GFOA's Best Practices recommends that governments develop a fixed income diversification strategy as one way to manage the risks associated with the objectives related to their investment portfolios. This resource provides governments with some considerations that should be addressed as they consider risk and diversification matters in their investment policy and actual investment portfolios.
Government investors have a fiduciary responsibility to protect public funds and to prudently manage their investments in order to achieve the investment objectives of 1. Safety, 2. Liquidity, and 3. Return.
Generally, a less diverse portfolio will increase the risk of achieving these objectives because of its greater exposure to unforeseen changes in market conditions and/or the portfolio may not be able to produce the predictive cash flows by the organization. Therefore, governments should develop a diversification strategy that takes into account their specific tolerances for interest rate risk, credit risk, liquidity risk, and market risk.
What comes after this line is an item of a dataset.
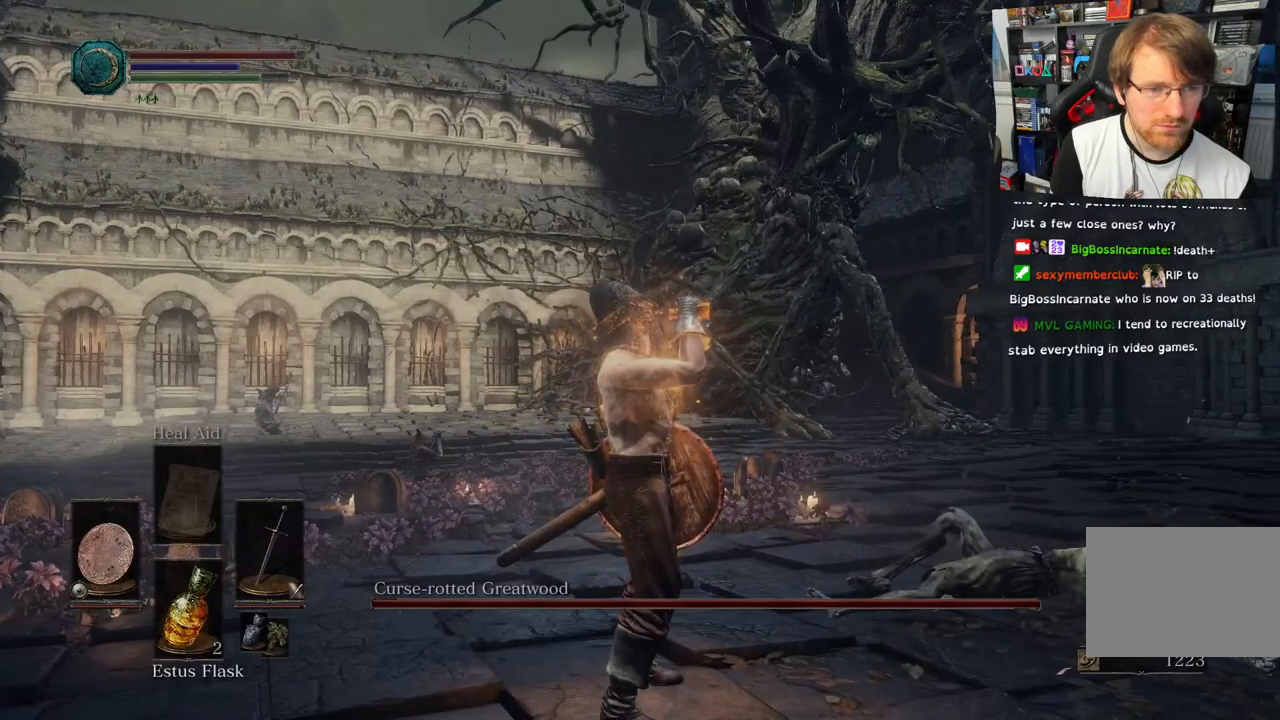
{"buttons": [], "left_stick": "center", "right_stick": "down-right", "events": []}
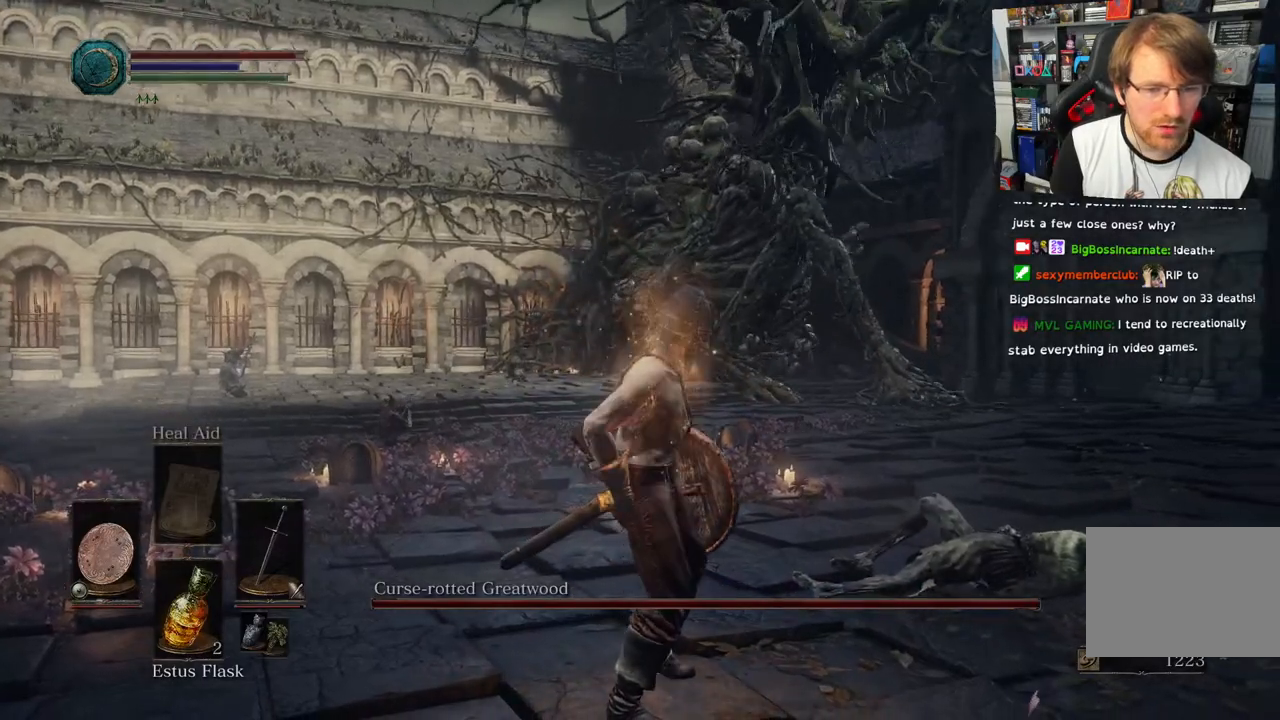
{"buttons": [], "left_stick": "center", "right_stick": "center", "events": [[67, "right_stick", "center"]]}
Developing a Diversification Strategy:
Governments need to establish risk parameters that consider its investment objectives and constraints, tolerances for volatility, liquidity requirements and the current risk/reward characteristics of the market. The profile should be updated if there is a change in risk tolerance. Such a profile provides a framework for making individual investment decisions but could also help structure the investment portfolio.
Diversification of investments within a portfolio is an effective tool in managing acceptable risk.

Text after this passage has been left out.